Diritto civile
Contratti
20 | 04 | 2022
Il principio dell’«autoresponsabilità» e l'esclusione della garanzia nel caso di facile riconoscibilità dei vizi della cosa venduta
Valerio de Gioia
Con ordinanza n. 12606 del 20 aprile 2022, la seconda sezione
civile della Corte di Cassazione ha affrontato la questione della esclusione
della garanzia per i vizi nella vendita.
Appare necessario e preliminare l'inquadramento della
fattispecie all'interno del quadro normativo di riferimento: l'art. 1491 c.c.,
rubricato "esclusione della garanzia", dispone che: "Non è
dovuta la garanzia se al momento del contratto il compratore conosceva i vizi
della cosa; parimenti non è dovuta, se i vizi erano facilmente riconoscibili,
salvo, in questo caso, che il venditore abbia dichiarato che la cosa era esente
da vizi"; inoltre, l'art. 1494 c.c. in ordine al "risarcimento del
danno" aggiunge che : "In ogni caso il venditore è tenuto verso il
compratore al risarcimento del danno, se non prova di avere ignorato senza
colpa i vizi della cosa. Il venditore deve altresì risarcire al compratore i
danni derivati dai vizi della cosa"
L'art. 1491 c.c., dunque, prevede l'esenzione da ogni
responsabilità per i difetti "facilmente riconoscibili", in quanto
l'acquirente li avrebbe potuti appurare con una "verifica della relativa
condizione, eventualmente anche con opportuna assistenza tecnica".

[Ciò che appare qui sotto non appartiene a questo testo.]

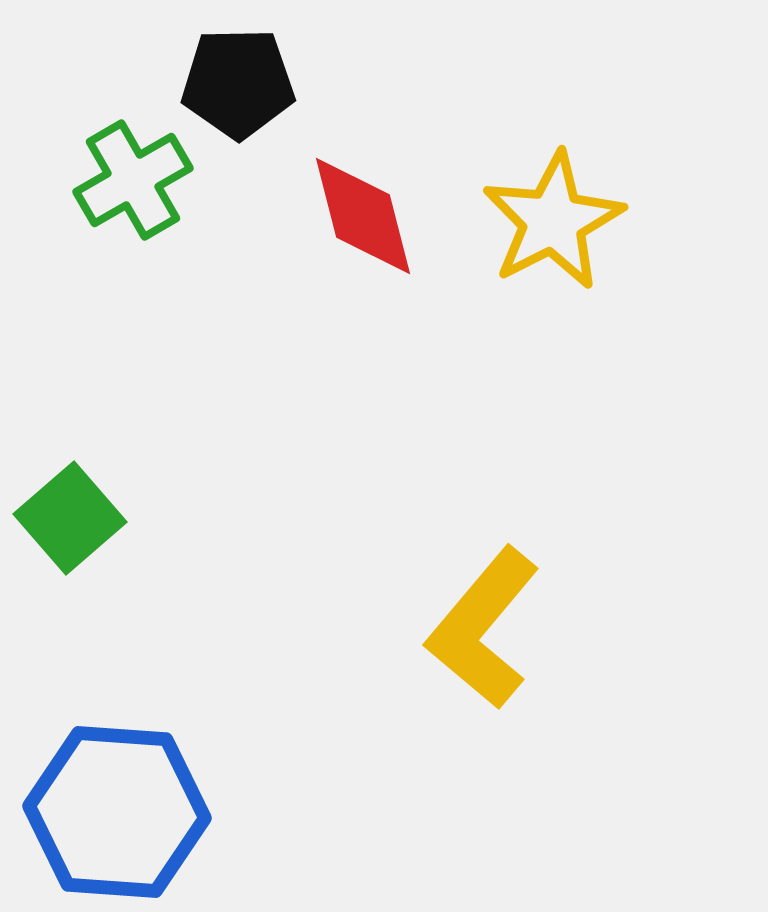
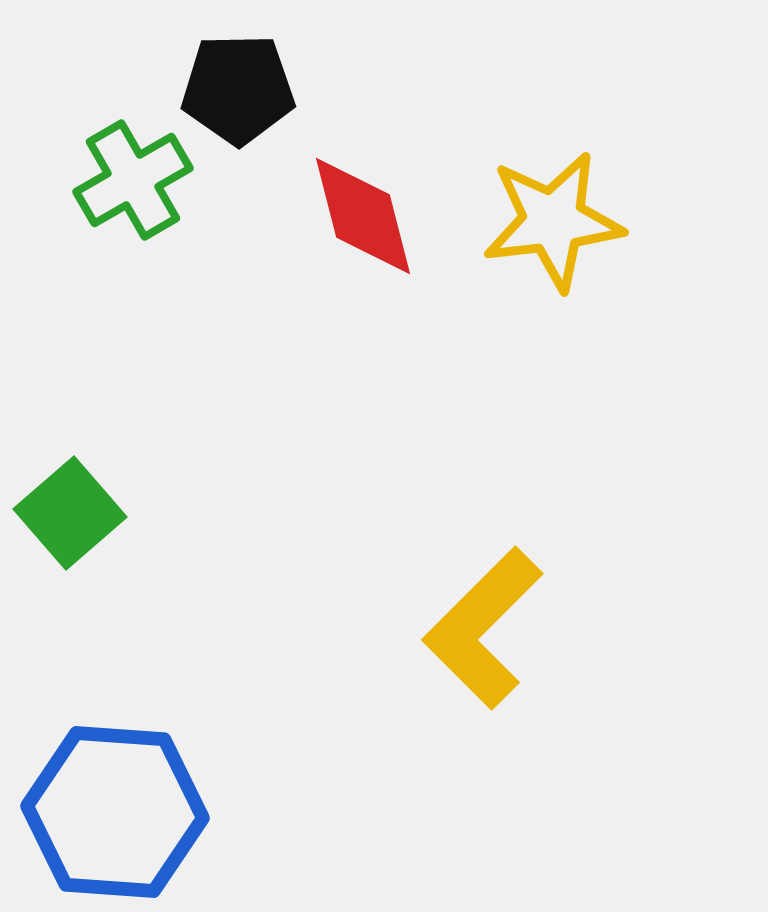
black pentagon: moved 6 px down
yellow star: rotated 20 degrees clockwise
green square: moved 5 px up
yellow L-shape: rotated 5 degrees clockwise
blue hexagon: moved 2 px left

L'esclusione della garanzia nel caso di facile
riconoscibilità dei vizi della cosa venduta, ai sensi dell'art. 1491 c.c.,
costituisce applicazione del principio di autoresponsabilità e consegue
all'inosservanza dell'onere di diligenza del compratore in ordine alla
rilevazione dei vizi che si presentino di semplice percezione.

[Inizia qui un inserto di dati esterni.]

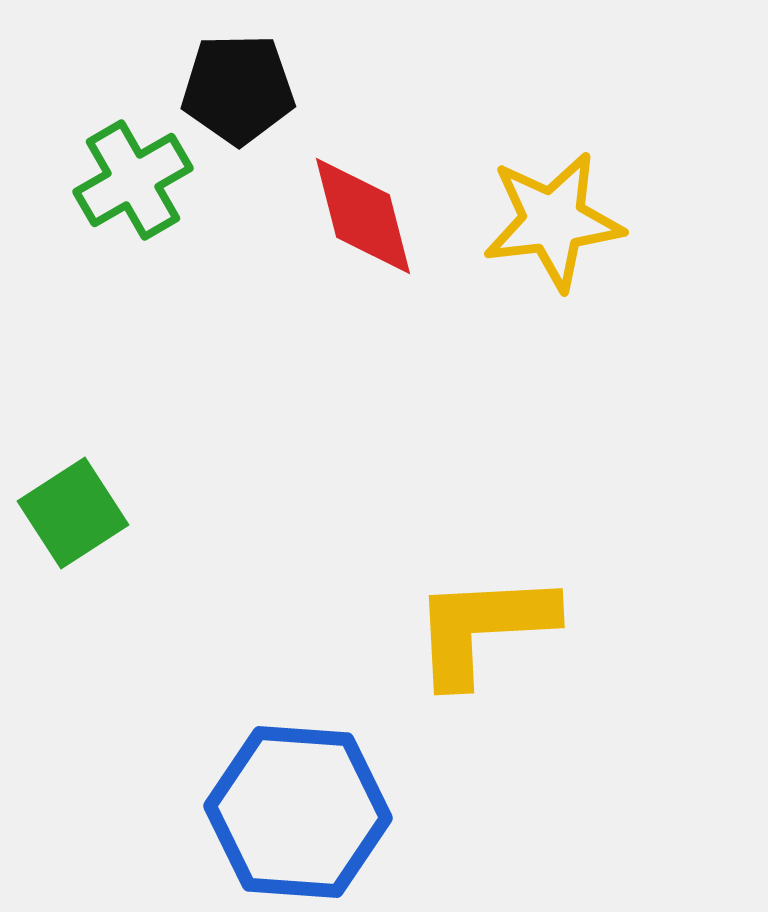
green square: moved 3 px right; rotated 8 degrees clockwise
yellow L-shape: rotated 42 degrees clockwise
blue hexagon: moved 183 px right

Per costante giurisprudenza – sebbene il grado della diligenza esigibile non possa essere predicato in astratto, ma debba essere apprezzato in relazione al caso concreto, avuto riguardo alle particolari circostanze della vendita, alla natura della cosa ed alla qualità dell'acquirente – è tuttavia da escludere laddove l'onere di diligenza del compratore debba spingersi sino al punto di postulare il ricorso all'opera di esperti o l'effettuazione di indagini penetranti ad opera di tecnici del settore, al fine di individuare il vizio (Cass. 27 febbraio 2012, n. 2981). Inoltre, ai fini dell'esclusione della garanzia per i vizi della cosa venduta, l'art. 1491 c.c. non richiede il requisito dell'apparenza, ma quello della facile riconoscibilità del vizio. Ed è proprio siffatto onere che non può essere richiesto al compratore, ai sensi dell'art. 1491 c.c., il quale non postula una particolare competenza tecnica, né il ricorso all'opera di esperti, ma è circoscritto alla diligenza occorrente per rilevare i difetti di facile percezione da parte dell'uomo medio (Cass. 18 dicembre 1999, n. 14277; Cass. 27 febbraio 2012, n. 2981).
In questo caso, ha concluso la Suprema Corte, il ricorso all'esperto segna il discrimen tra le ipotesi in cui sia prevista la garanzia e quelle in cui sia esclusa, e cioè, se il vizio sia o meno facilmente riconoscibile.